Friday, 24 February 2012

24 February 2012

The last thing I did before I left the office on Tuesday night was write a short note to the editor of the following day's programme: "If you want a voice out of Homs tomorrow, my old mate Marie Colvin of the Sunday Times is there."

Hours later, she was dead, killed by a Syrian army attack on a building which was being used by anti-government activists as a base for visiting journalists who'd been smuggled in across the border. The award-winning young French photographer Remi Ochlik was also killed; three other Western journalists were injured.

This isn't going to be yet another tribute to one of the bravest and finest journalists of her generation (although Marie Colvin was both exceptionally brave and exceptionally talented). But I think it may be worth reflecting on why war correspondents put their lives in danger and whether the risks they run are worth it.

At a time when the reputation of journalists has probably never been lower (phone-hacking, police-bribing, celebrity-harassing -- you name it, journalists have, allegedly, done it), why not pause, just for a moment, to analyse a very different kind of journalism?
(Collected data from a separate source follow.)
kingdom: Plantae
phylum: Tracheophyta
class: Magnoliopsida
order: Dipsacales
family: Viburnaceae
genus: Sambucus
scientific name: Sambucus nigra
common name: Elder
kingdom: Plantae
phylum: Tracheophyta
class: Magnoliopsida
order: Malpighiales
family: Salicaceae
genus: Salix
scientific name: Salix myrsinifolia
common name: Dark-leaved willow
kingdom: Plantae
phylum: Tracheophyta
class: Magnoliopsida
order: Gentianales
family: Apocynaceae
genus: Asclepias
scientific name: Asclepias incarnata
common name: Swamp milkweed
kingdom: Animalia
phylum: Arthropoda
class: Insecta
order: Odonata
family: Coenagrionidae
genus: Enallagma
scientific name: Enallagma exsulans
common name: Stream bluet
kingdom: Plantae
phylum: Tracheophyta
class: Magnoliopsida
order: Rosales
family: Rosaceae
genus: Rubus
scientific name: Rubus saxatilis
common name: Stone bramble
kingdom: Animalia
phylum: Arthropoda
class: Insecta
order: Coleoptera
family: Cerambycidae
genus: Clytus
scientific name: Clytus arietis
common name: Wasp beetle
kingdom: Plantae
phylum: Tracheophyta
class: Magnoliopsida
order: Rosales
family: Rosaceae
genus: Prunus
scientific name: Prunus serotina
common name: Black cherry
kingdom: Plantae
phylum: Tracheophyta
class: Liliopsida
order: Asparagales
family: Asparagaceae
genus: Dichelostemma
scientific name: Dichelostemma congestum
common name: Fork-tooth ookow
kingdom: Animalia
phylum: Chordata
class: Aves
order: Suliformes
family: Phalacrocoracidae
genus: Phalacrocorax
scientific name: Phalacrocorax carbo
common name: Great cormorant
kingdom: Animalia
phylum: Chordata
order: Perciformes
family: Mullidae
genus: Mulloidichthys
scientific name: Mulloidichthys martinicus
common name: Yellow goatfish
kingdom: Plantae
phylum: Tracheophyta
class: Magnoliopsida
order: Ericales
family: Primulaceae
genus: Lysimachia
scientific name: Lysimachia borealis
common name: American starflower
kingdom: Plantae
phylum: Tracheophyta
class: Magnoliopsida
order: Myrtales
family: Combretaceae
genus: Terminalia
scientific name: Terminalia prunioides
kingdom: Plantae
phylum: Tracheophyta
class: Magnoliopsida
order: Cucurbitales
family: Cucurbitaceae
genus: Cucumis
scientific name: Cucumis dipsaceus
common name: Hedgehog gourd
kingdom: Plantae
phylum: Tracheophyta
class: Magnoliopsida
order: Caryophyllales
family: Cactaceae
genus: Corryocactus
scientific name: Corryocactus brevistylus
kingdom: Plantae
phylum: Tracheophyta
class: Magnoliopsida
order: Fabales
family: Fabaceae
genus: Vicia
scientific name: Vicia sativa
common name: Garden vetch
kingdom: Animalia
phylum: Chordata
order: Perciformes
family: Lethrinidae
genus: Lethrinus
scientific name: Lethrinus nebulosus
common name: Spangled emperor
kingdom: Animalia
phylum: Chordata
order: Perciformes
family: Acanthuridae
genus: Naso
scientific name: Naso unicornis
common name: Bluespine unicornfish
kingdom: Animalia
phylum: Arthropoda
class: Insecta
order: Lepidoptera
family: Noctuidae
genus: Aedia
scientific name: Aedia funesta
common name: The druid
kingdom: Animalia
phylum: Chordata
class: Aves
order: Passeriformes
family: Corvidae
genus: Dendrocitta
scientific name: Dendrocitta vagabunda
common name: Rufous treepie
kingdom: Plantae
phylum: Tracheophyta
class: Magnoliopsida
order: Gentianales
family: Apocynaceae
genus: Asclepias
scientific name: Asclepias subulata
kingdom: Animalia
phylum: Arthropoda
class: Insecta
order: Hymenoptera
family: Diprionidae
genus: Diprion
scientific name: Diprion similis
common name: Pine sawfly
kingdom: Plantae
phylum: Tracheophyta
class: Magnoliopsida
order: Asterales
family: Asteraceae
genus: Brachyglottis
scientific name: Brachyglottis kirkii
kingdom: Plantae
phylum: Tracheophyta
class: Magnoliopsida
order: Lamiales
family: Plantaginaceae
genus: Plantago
On Wednesday night's programme, the Syrian opposition activist Mahmoud Ali Hamad was adamant: the bravery of correspondents like Marie Colvin is saving lives. If it weren't for their presence, and their reporting, he said, government forces would be killing even more people, with even more impunity.

Marie herself reflected, in an address delivered just over a year ago, on the role of the war correspondent. "Someone has to go there and see what is happening. You can't get that information without going to places where people are being shot at, and others are shooting at you.

"The real difficulty is having enough faith in humanity to believe that enough people … will care when your file reaches the printed page, the website or the TV screen. We do have that faith because we believe we do make a difference."

The key issue for Marie Colvin, according to Lindsey Hilsum of Channel 4 News, was to make sure that no one could ever say: "We didn't know." When people were being killed, when atrocities were being committed, it mattered to her that someone was there to bear witness and to tell the world.

The vast majority of journalists who are killed each year (46 last year, according to the Committee to Protect Journalists) are local reporters, killed in their home country. Their courage is even greater than that of the visiting correspondent, because they work in the knowledge that their homes and their families are constant potential targets -- and the truth they report is often a truth that their leaders, or other powerful interests, would much rather went unreported.

And as every foreign correspondent knows, the drivers, fixers, and translators who work with them often demonstrate the most stupendous courage. (Only once, in more than 40 years as a journalist, has a fixer walked out on me -- it was in Cambodia, during a military coup, when our fixer decided, quite rightly, that his family needed him more than we did.)

No journalist goes into a war zone believing it will be their last assignment. Risks are carefully assessed, precautions are taken, advice is sought. Only if the risks are deemed acceptable does the reporter head into danger. Every journalist who's been in Homs over the past three weeks, including the BBC's Paul Wood, with cameraman Fred Scott, has taken huge risks. Until this week, their calculation that those risks were within the bounds of what was acceptable seemed to have been borne out.

I have never forgotten the first words that were spoken to me on my first day in my first job: I'd been taken on as a trainee with Reuters news agency, and the then general manager, a big, bluff man called Gerald Long, welcomed us with the words: "I want you to understand one thing right away -- you're no use to me if you're dead."

Marie Colvin knew the dangers even better than most of her colleagues. She nearly lost her life in Sri Lanka in 2001, when she was caught in an army ambush and lost an eye. The man she had replaced as Middle East correspondent for the Sunday Times in the mid-80s, David Blundy, was killed just a few years later in El Salvador.

We should remember, though, that her death was just one of many this week in Homs. As I said on Wednesday's programme: "Most of those who died were people whose names we will never know: some of them civilians struck down by snipers as they ventured out to find food; others, fighters armed with light weapons taking on the full might of the Syrian army."

But the reason the death of a correspondent is worth marking is that it represents the silencing of a voice. And there are few voices as eloquent, or as powerful, as Marie Colvin's was.